ACTIVITY - Reproduce everything from "Rolling bearing faults" down to "solve these problems." in the rolling bearing text below, without changing a word.
--- TEXT FOR ANALYSIS ---
Therefore, this paper combined the constructed adaptive OMP algorithm with the improved K-SVD algorithm to solve the problem that rolling bearing fault signals are too difficult to extract in an environment of strong noise or over a long duration.

2. Theoretical Derivation

Rolling bearing faults are periodically distributed. When the fault damage occurs, its vibration waveform will change, and the fault damage can be identified, using algorithms, from the collected vibration signals [31]. The OMP algorithm and K-SVD algorithm are both common algorithms for bearing signal extraction, but they have certain limitations when used alone, such as the weak adaptability of the OMP algorithm and the easy occurrence of artificial errors with the K-SVD algorithm. The adaptive OMP algorithm and improved K-SVD with a changed termination rule were therefore proposed to solve these problems.

2.1. Adaptive OMP Algorithm

In the running process of rolling bearing, because of the low manufacturing accuracy, inaccurate installation and positioning, or failure, load misalignment will result in harmonic components, and the harmonic components will modulate the impact components, resulting in a large number of harmonic components and modulation components in the collected signals, thus affecting the extraction of instantaneous pulse components.

The transience signal is composed of a transient impact component $I\left(t\right)$, a harmonic component $H\left(t\right),$ and noise $n\left(t\right)$, which can be expressed as

$$\mathit{s}=I\left(t\right)+H\left(t\right)+n\left(t\right)$$

(1)

In order to separate harmonic components from vibration signals, we can choose a suitable over-complete dictionary to separate harmonic components from vibration signals using an orthogonal matching tracking algorithm. We choose the Fourier dictionary as the over-complete basis because it is comprised of a series of sine and cosine functions, in line with the waveform characteristics of harmonic signals. The Fourier dictionary is set as ${\mathit{D}}_1$, and its sparsity means that the sparse matrix is ${\mathit{\alpha }}_1$. By introducing the over-complete dictionary, the original vibration signal can be expressed as

$${\mathit{s}=I\left(t\right)+\mathit{D}}_1{\mathsf{\alpha }}_1+n\left(t\right)$$

(2)

Atoms in a Fourier dictionary can be represented by the function $\gamma =(f, \upsilon )$, in which $\upsilon \in \{0,1\}$ determines the type of phase, and when $\upsilon =0$, the atomic waveform is a cosine function; when the waveform of the $\upsilon =1$ atom is a sine function, the mathematical expression is

$$\phi \left(f,0\right)=cos\left(2\mathsf{\pi }ft\right) \phi \left(f,1\right)=sin\left(2ft\right)$$

(3)
--- DATASET RECORDS ---
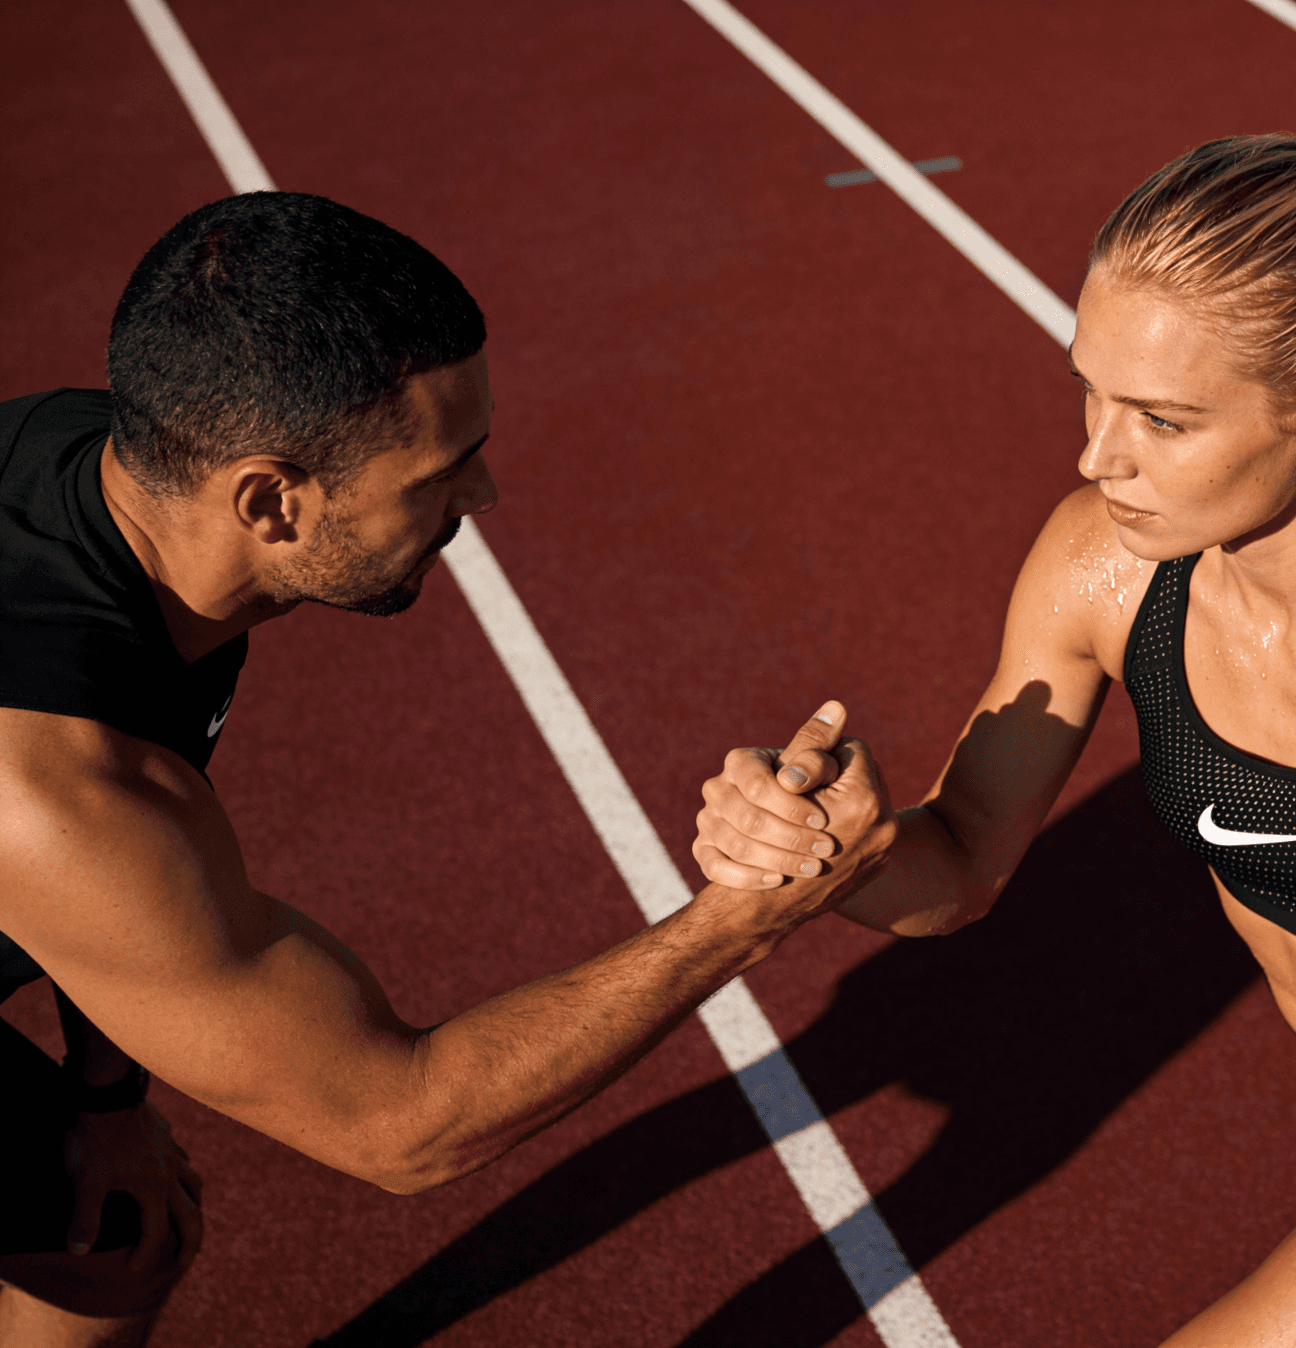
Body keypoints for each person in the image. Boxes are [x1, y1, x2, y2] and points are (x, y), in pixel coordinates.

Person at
---
--- DATASET RECORDS ---
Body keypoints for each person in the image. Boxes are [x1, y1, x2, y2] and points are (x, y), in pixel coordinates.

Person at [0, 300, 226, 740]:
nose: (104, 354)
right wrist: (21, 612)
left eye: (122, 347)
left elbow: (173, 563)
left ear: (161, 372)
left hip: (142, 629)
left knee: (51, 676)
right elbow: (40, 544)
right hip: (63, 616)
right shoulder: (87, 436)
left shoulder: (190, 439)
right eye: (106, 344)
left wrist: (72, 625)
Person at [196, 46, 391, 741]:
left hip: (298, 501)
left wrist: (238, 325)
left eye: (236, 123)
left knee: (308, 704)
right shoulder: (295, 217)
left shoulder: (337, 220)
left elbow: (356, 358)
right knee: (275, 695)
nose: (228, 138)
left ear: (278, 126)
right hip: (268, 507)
---
EXERCISE OUTPUT -
Rolling bearing faults are periodically distributed. When the fault damage occurs, its vibration waveform will change, and the fault damage can be identified, using algorithms, from the collected vibration signals [31]. The OMP algorithm and K-SVD algorithm are both common algorithms for bearing signal extraction, but they have certain limitations when used alone, such as the weak adaptability of the OMP algorithm and the easy occurrence of artificial errors with the K-SVD algorithm. The adaptive OMP algorithm and improved K-SVD with a changed termination rule were therefore proposed to solve these problems.